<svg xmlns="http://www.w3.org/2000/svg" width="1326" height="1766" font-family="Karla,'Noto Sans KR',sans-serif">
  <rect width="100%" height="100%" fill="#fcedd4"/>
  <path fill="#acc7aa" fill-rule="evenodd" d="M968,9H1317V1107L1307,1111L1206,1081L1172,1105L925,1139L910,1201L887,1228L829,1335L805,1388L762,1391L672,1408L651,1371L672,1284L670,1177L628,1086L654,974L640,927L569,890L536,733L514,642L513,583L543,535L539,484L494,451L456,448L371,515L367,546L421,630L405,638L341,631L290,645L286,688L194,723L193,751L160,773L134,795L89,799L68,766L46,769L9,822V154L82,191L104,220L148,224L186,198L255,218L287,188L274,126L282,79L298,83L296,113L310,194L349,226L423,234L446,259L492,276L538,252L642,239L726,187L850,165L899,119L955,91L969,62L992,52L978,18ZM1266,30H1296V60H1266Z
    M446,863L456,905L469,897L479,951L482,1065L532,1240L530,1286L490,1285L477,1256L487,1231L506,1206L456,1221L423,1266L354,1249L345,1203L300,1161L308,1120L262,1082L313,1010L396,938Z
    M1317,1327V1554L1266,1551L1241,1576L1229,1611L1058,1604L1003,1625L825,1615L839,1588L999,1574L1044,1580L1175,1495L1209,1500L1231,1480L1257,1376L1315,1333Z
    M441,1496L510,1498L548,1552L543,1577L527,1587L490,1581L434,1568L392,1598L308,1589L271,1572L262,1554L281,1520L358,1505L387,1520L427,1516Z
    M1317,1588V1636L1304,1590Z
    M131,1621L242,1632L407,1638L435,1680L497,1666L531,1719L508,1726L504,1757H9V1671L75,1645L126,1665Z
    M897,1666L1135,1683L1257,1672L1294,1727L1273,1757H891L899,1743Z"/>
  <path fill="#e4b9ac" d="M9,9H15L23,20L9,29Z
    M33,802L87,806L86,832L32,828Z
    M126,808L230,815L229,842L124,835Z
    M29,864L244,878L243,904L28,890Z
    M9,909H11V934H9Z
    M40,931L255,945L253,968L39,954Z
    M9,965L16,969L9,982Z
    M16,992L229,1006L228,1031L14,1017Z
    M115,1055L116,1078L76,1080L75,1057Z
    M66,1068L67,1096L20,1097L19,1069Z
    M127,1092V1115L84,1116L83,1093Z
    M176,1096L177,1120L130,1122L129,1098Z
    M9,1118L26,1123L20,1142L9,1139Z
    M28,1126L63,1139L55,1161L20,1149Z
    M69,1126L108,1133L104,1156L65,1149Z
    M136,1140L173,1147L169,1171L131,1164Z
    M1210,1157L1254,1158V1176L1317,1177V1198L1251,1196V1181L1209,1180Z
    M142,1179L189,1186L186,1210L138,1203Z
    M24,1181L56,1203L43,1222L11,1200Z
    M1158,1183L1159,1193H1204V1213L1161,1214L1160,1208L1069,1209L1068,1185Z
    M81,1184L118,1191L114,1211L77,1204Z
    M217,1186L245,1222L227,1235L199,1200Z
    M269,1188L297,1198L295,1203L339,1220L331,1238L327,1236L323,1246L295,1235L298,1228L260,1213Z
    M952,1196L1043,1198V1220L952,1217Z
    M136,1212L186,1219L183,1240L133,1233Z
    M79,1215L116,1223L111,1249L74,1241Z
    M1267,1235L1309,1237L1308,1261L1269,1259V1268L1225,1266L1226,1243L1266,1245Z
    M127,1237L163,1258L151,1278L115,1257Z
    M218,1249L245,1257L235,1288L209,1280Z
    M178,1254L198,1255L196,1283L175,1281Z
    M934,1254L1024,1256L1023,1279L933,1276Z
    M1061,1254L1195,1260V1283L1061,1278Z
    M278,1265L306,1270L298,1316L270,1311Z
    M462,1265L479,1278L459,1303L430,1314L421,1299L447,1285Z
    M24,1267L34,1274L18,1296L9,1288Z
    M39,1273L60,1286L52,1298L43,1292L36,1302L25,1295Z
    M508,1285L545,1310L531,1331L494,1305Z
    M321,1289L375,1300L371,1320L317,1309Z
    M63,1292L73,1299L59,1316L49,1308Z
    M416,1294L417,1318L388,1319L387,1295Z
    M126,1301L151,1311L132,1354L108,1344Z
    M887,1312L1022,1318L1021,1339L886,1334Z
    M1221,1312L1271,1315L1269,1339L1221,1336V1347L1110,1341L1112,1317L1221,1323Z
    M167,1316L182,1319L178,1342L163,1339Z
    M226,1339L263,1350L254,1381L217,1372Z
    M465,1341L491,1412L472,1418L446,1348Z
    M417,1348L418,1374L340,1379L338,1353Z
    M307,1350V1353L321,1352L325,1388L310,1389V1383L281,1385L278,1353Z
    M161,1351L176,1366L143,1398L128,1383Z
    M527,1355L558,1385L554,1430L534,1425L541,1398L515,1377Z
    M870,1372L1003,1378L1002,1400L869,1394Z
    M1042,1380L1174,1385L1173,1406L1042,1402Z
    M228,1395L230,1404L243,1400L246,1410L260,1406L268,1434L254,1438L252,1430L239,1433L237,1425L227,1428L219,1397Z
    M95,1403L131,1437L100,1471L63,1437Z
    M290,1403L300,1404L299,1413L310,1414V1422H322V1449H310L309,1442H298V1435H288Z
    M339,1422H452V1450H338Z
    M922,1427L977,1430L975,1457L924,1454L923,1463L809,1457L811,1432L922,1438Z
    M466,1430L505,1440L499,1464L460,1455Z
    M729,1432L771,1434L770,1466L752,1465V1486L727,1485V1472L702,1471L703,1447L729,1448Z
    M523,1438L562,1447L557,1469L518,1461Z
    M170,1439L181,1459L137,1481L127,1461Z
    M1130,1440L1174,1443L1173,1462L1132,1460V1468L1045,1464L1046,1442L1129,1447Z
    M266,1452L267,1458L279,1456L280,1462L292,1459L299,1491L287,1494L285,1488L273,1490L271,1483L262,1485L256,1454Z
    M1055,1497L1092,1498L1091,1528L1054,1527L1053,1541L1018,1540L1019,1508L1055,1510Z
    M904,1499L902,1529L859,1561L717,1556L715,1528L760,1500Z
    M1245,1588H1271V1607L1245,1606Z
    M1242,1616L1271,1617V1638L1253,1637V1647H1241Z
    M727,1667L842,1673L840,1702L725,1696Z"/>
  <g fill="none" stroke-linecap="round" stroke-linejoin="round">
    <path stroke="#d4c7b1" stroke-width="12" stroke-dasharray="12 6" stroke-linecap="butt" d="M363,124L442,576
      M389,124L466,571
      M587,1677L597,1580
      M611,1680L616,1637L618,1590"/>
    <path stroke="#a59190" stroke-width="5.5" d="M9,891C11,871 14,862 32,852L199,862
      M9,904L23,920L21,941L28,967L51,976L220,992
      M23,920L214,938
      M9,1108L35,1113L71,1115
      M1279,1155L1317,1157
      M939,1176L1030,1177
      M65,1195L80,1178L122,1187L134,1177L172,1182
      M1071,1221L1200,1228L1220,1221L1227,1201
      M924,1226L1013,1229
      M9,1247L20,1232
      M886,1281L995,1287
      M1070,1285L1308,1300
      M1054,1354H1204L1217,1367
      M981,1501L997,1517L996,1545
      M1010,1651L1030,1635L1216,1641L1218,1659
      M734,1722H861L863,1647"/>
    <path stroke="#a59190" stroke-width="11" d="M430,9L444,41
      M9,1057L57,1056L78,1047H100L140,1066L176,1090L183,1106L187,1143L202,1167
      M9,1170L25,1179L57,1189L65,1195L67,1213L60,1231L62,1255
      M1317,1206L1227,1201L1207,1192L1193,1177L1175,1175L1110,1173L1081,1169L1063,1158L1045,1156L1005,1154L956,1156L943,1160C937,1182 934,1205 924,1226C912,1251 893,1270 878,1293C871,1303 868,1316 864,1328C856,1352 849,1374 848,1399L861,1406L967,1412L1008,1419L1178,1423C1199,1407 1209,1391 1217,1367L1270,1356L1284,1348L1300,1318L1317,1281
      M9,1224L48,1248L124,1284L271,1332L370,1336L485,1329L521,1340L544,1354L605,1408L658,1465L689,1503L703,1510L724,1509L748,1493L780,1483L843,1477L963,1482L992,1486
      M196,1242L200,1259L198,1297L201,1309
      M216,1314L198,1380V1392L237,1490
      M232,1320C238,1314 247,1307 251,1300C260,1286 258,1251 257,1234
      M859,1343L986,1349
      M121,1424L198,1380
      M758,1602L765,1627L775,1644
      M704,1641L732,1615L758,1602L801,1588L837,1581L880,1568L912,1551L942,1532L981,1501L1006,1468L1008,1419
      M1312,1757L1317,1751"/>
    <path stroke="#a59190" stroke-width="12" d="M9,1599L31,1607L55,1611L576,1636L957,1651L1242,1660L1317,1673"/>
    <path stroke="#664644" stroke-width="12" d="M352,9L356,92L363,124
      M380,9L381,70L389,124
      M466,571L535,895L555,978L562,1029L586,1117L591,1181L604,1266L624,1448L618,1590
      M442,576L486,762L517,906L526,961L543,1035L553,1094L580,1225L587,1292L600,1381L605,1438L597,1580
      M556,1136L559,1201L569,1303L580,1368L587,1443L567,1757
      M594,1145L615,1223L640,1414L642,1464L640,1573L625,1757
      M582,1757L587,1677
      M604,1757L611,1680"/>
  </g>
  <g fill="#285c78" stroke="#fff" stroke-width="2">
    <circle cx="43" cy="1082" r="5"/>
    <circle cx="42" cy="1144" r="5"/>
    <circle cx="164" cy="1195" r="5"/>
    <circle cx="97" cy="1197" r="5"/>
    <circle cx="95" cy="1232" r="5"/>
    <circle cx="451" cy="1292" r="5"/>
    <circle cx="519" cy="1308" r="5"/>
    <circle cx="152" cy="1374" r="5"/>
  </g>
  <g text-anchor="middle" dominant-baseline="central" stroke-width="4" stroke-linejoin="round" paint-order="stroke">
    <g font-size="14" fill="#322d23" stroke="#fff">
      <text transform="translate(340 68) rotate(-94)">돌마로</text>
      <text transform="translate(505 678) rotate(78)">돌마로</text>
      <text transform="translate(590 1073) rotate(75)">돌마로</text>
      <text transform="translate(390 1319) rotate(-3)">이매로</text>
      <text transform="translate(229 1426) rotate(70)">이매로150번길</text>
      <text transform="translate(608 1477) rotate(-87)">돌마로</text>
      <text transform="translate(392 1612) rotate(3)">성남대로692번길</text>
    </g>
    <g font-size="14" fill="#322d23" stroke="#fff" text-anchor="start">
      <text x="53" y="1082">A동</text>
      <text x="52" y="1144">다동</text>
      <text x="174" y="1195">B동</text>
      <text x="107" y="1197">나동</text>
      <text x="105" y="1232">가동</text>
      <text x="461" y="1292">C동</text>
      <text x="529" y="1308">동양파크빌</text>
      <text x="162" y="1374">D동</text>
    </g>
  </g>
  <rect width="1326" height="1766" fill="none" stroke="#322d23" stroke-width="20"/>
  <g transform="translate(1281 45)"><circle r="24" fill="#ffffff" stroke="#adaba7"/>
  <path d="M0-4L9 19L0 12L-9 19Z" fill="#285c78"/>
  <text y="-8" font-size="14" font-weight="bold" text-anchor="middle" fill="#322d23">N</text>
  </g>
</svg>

---*---

_What you will do_
Each line in the data that holds the string "linecap" should be found and copied.

_Result_
  <g fill="none" stroke-linecap="round" stroke-linejoin="round">
    <path stroke="#d4c7b1" stroke-width="12" stroke-dasharray="12 6" stroke-linecap="butt" d="M363,124L442,576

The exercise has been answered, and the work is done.